- Exercise instructions:
Reply only with how many lines below contain "source".

Dataset items:
::::::::
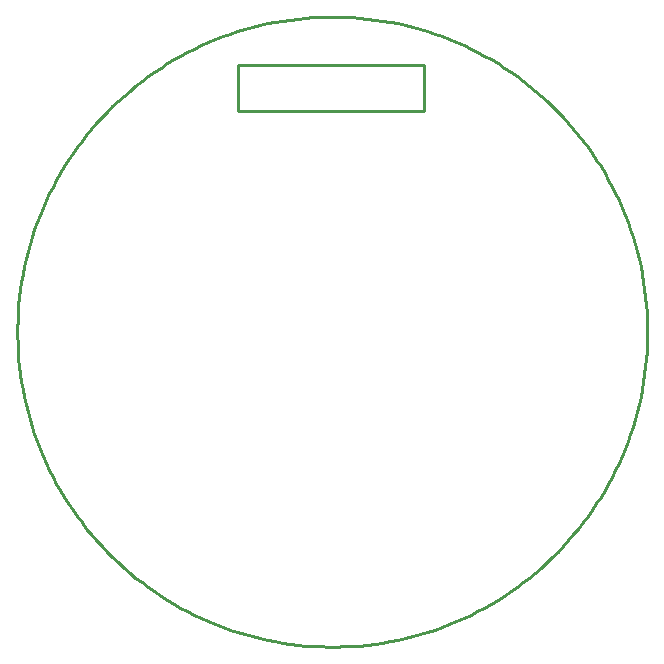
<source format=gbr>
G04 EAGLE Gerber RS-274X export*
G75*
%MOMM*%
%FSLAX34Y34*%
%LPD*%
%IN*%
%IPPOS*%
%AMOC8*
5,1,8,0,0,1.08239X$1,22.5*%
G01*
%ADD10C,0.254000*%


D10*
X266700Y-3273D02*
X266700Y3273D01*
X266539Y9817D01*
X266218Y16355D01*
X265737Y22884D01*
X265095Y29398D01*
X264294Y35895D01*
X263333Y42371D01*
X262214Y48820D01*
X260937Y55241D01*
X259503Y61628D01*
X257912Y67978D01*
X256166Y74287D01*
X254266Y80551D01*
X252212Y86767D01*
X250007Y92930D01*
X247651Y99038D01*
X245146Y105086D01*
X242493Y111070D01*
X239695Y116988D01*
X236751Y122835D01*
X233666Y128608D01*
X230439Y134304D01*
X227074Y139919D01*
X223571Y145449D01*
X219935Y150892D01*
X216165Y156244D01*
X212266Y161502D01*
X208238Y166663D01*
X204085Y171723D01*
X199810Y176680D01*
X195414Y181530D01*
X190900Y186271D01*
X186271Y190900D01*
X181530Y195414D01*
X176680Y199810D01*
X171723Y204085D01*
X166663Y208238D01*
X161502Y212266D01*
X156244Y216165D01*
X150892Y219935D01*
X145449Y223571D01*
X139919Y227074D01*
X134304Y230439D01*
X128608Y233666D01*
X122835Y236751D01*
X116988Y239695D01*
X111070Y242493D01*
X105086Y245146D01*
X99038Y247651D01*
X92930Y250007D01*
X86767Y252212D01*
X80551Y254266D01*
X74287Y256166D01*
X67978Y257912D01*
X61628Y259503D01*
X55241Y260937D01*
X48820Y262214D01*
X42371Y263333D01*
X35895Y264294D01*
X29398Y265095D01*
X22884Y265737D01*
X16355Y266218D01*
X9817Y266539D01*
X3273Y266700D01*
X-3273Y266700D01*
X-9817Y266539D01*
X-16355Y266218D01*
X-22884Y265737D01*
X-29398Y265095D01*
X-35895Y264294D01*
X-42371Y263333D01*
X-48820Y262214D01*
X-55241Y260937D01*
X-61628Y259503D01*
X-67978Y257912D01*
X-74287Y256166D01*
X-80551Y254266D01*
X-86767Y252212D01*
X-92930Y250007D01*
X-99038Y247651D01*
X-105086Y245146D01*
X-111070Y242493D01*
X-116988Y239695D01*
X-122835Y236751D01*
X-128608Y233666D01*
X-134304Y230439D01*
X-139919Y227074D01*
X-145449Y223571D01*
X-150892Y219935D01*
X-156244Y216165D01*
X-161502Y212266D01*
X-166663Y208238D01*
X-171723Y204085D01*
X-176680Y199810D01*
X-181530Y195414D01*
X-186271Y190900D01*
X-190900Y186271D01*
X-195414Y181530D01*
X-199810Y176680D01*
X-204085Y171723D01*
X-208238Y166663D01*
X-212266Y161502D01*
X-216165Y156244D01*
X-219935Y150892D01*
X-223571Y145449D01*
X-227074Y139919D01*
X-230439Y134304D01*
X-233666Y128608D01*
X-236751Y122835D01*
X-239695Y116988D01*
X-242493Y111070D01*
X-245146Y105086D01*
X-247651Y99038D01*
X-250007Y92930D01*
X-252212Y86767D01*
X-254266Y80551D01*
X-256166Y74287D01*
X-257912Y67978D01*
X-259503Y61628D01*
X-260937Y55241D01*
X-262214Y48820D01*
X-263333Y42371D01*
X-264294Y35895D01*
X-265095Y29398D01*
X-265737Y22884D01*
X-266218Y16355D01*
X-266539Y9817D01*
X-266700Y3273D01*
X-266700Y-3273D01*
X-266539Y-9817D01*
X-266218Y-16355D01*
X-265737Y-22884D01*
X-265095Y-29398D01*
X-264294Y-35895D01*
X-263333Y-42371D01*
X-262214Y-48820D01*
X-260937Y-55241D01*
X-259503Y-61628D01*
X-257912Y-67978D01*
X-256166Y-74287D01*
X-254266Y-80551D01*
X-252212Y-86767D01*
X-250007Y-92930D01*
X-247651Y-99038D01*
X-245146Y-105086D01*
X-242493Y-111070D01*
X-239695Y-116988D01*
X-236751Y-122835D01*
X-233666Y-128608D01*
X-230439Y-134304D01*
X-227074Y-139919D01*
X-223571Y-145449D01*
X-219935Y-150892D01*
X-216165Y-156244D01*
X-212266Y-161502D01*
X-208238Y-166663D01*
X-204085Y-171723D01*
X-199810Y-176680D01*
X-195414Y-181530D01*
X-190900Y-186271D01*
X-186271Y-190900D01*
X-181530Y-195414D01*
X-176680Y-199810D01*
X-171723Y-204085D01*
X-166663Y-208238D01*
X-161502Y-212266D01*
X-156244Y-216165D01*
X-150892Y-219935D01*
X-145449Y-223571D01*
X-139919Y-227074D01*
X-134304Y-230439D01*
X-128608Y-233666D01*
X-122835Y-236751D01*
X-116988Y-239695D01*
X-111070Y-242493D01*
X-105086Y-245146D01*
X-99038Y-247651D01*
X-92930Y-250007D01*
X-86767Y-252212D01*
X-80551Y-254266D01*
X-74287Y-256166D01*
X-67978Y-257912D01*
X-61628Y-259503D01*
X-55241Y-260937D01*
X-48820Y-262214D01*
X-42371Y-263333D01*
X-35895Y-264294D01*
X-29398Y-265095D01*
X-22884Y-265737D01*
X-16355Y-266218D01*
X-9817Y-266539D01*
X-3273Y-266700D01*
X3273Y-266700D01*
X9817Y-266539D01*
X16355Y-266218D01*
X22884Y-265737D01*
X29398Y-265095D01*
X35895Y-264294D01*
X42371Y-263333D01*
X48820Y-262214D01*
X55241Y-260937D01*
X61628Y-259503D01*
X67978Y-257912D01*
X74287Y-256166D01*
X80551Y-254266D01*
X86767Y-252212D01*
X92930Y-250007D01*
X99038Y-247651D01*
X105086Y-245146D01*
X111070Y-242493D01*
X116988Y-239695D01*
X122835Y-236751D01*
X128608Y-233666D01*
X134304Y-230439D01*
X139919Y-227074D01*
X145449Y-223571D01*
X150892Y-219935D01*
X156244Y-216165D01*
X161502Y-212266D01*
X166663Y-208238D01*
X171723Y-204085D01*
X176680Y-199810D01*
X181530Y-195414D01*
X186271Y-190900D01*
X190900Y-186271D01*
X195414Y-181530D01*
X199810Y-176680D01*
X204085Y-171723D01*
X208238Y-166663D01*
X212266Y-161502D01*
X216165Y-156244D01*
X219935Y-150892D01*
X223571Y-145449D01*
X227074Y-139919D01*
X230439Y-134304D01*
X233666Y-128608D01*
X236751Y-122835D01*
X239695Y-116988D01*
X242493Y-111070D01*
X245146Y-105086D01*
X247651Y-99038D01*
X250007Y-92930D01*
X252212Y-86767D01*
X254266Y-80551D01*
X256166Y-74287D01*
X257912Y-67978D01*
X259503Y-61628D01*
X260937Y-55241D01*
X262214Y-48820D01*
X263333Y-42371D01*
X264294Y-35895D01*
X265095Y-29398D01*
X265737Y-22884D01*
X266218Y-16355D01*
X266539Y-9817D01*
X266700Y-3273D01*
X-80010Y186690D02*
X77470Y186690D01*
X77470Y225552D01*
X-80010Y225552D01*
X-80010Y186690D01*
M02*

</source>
::::::::
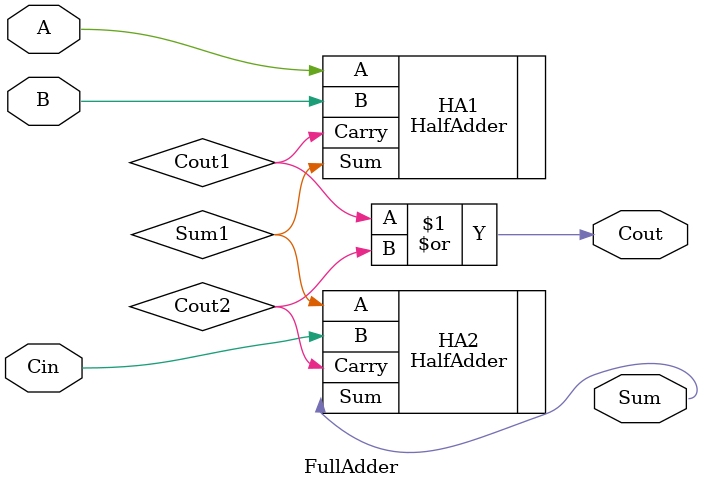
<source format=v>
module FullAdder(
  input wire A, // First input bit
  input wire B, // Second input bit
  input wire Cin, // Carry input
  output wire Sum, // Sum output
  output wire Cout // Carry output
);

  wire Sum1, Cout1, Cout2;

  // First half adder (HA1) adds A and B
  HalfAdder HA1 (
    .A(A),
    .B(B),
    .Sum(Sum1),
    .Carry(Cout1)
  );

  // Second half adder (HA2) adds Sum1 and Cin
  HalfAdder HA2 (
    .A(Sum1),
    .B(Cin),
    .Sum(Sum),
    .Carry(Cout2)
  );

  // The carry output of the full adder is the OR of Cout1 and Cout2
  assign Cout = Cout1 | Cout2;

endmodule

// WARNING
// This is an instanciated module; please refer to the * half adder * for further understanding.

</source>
::::::::
- Response to this task:
4